Posted on 10-24-2014 02:35 PM
I use a script that uses our internal domain controller for setting the time on our MAC's. Our helpdesk was getting allot of calls due to the time being off a couple of minutes. Since adapting that process those issues have went away. Ask your Windows guys if they have an internal time server. For the purpose of testing can you manually set the time on that MAC to match your domain controller and then try to bind?
Posted on 10-24-2014 02:51 PM
Here is the script I use to add our internal time server to our MAC's. Hope this helps anyone that has this issue.
#!/bin/sh
#Primary Time server for Company Macs
TimeServer1=
#Secondary Time server for Company Macs
TimeServer2=time.apple.com
# Set the primary network server with systemsetup -setnetworktimeserver
# Using this command will clear /etc/ntp.conf of existing entries and
# add the primary time server as the first line.
/usr/sbin/systemsetup -setnetworktimeserver $TimeServer1
# Add the secondary time server as the second line in /etc/ntp.conf
echo "server $TimeServer2" >> /etc/ntp.conf
#flush all the network things
/usr/sbin/systemsetup -setusingnetworktime on
/sbin/SystemStarter restart "NetworkTime"
sudo killall SystemUIServer
Posted on 10-24-2014 03:00 PM
So! My sneaking suspicion was to blame my networking team. And I was right! One of our external routers was turning away traffic from time.apple.com. They didn't want to poke a whole in it so I'm testing it with our domain NTP.
Hooray…
Posted on 10-24-2014 03:05 PM
Awesome. BTW enjoyed your session at JNUC. To be honest with you that was one of the major selling points for my company to send me. Also I found the patch on a windows server that houses the images. I can work with you on providing the details to make those changes on a server running windows.
Posted on 10-24-2014 03:24 PM
I would be super happy to get with you on that, @asegura! I've been debating installing a test JSS on a Windows VM so I can see what that whole workflow is like.

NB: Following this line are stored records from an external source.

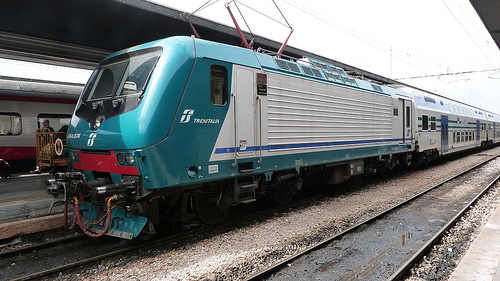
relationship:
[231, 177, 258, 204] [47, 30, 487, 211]
steps on side of train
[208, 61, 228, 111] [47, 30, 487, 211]
window on train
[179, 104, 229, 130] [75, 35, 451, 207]
logo on train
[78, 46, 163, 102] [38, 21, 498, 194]
window on train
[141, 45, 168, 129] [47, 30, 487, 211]
light on train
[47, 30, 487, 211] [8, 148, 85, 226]
train at platform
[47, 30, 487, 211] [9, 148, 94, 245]
train at platform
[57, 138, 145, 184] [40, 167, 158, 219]
trim front of bumper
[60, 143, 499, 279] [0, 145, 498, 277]
rocks on ground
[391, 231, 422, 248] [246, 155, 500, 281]
puddle between train track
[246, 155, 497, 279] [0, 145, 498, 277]
train track on ground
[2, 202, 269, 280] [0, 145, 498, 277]
train track on ground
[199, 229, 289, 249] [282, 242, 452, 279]
gravel beside tracks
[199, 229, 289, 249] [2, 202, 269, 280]
gravel beside train track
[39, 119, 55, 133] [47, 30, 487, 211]
man on train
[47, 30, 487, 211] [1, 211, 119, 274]
train on track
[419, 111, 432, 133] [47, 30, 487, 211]
window on train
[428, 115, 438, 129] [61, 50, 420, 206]
window on train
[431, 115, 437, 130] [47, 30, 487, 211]
window on train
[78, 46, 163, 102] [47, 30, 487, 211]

Posted on 10-25-2014 06:01 AM
Hi all,
I have a number of posts on NTP with Macs & AD.
Before changing your Macs NTP to, please verify that you're serving time from your DC's & what the source is. Usually a single DC will pull it's time from a external source, then all other DC's etc will sync with that DC.
You can find that out by following: https://macmule.com/2013/12/14/how-to-check-your-active-directory-domains-time/
Once you have the details of that external NTP, I would advise you see if your Macs can get time from that NTP & not your DC's. Why? Well that way they can sync their time when off-WAN & still have the correct time set. (Especially pertinent with MacBooks when battery dies).
That post also links to scripts that advise on how to set & sync Macs to an NTP.